El poderío económico de los países centrales ahondó las diferencias históricas, sociales y sobre todo, raciales. El Mondiale dell'era moderna es una excusa útil para comprobarlo nuevamente. La mano de obra barata y segura, ese trabajo "sucio" de los servicios que no quieren hacer los italianos enriquecidos ha caído en manos de los asiáticos y los africanos.
Cualquier hotelito de dos estrellas en Roma aloja en su personal de limpieza a gente llegada de Sri Lanka. Son silenciosos, amables, casi no hablan italiano y los dueños de los albergues comprobaron su honestidad con algunos caso famos de esta gente que encontró dinero, joyas o documentos olvidados y los devolvió puntualmente.

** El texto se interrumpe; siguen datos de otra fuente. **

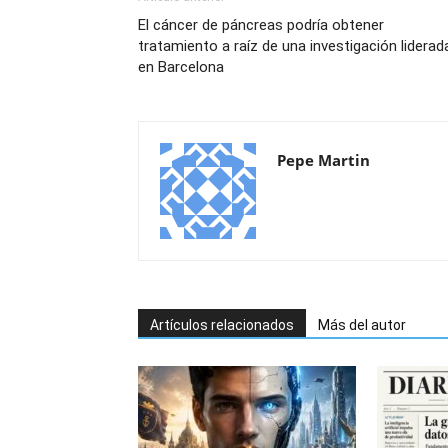
El cáncer de páncreas podría obtener
tratamiento a raíz de una investigación liderad
en Barcelona
Pepe Martin
Artículos relacionados
Más del autor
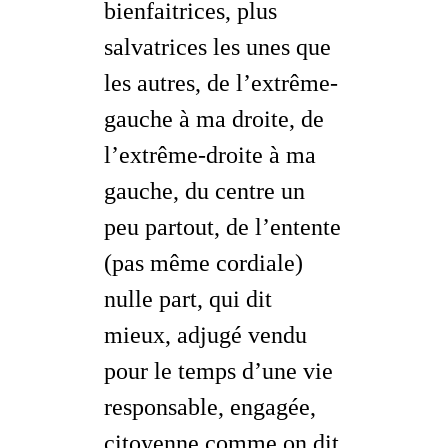
bienfaitrices, plus
salvatrices
les unes que
les autres, de l’extrême-
gauche à ma droite, de
l’extrême-droite à ma
gauche, du centre un
peu partout, de l’entente
(pas même cordiale)
nulle part, qui dit
mieux, adjugé vendu
pour le temps d’une vie
responsable, engagée,
citoyenne
comme on dit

Marroquíes, egipcios, turcos, palestinos que le escapan al Medio Oriente, tienen comida y cobijo en Termini, la gigantesca central ferroviaria de Roma. De noche, caminar por la zona puede resultar tan riesgoso como el Bronx, el Barrio Chino o Ciudad Oculta si uno no maneja los códigos del lugar. Todos los robos, el mínimo crimen, les son adjudicados. Allí, en el incesante movimiento de Termini, sobre uno de los bancos de mármol, duerme plácidamente Moakim. La camisa de algodón denuncia la ausencia, quién sabe desde cuando, de botones. El pantalón marrón, sucio y maloliente se ata con un cordón sisal y los zapatos agujereados no conocen los cordones. Una barba inmemorial, con restos de alguna comida salvadora, le baja hasta cubrirle el cuello sucio y con algunas lastimaduras. Está tirado en un rincón, abrazando una botella de whisky de dudosa calidad y asegura que se llama Moakim.
"Me fui de Camerún porque no tenía modo de subsistir. Me fui a Stuttgart y conseguí trabajo de lavacopas en donde me pagaban con la cama y la comida. Me cansé y me vine a Roma hace dos años", dice mezclando francés y algo de italiano. Cada mediodía cruza la piazza para comer con lo que le dan las monjas de Cáritas Diocesanas, un servicio que lidera monseñor Luigi de Liegro. Vio el partido con Argentina en la casa de un matrimonio argelino amigo, en los suburbios romanos. Su sueño es "tener una camiseta de Biyik". Con eso le alcanzará para subsistir o mantener la esperanza durante el Mundial. Después, volverá a lo de siempre. "La gente me huye. Soy negro y me desconfían, creen que los voy a robar siempre".
De vez en cuando se encuentra con Randamil, un "viejo" de 34 años que vende las chucherías que puede en los semáforos de Via Veneto o limpia los parabrisas de los autos cuando los romanos deciden hacerle caso a la luz roja. "Después de ganarle a Argentina, canté toda la noche con mis amigos".
Randamil se reúne a cambiar las penas con Moakim. Aquel sueña "con hacer fortuna, hacerme millonario y poder viajar en avión a Yaoundé y poner una fábrica de cualquier cosa en mi país". Vendiendo baratijas en Via Veneto es difícil. Por ahora, se conforma con cada partido de sus "leones indomables" y compartiendo un trago de whisky barato con su amigo Moakim. Pese a todo, no han perdido las esperanzas. Ellos también son indomables, aunque el Primer Mundo les dé alojamiento en una sucia terminal de ferrocarril.
* Nota publicada en Página/90 durante el Mundial de Italia.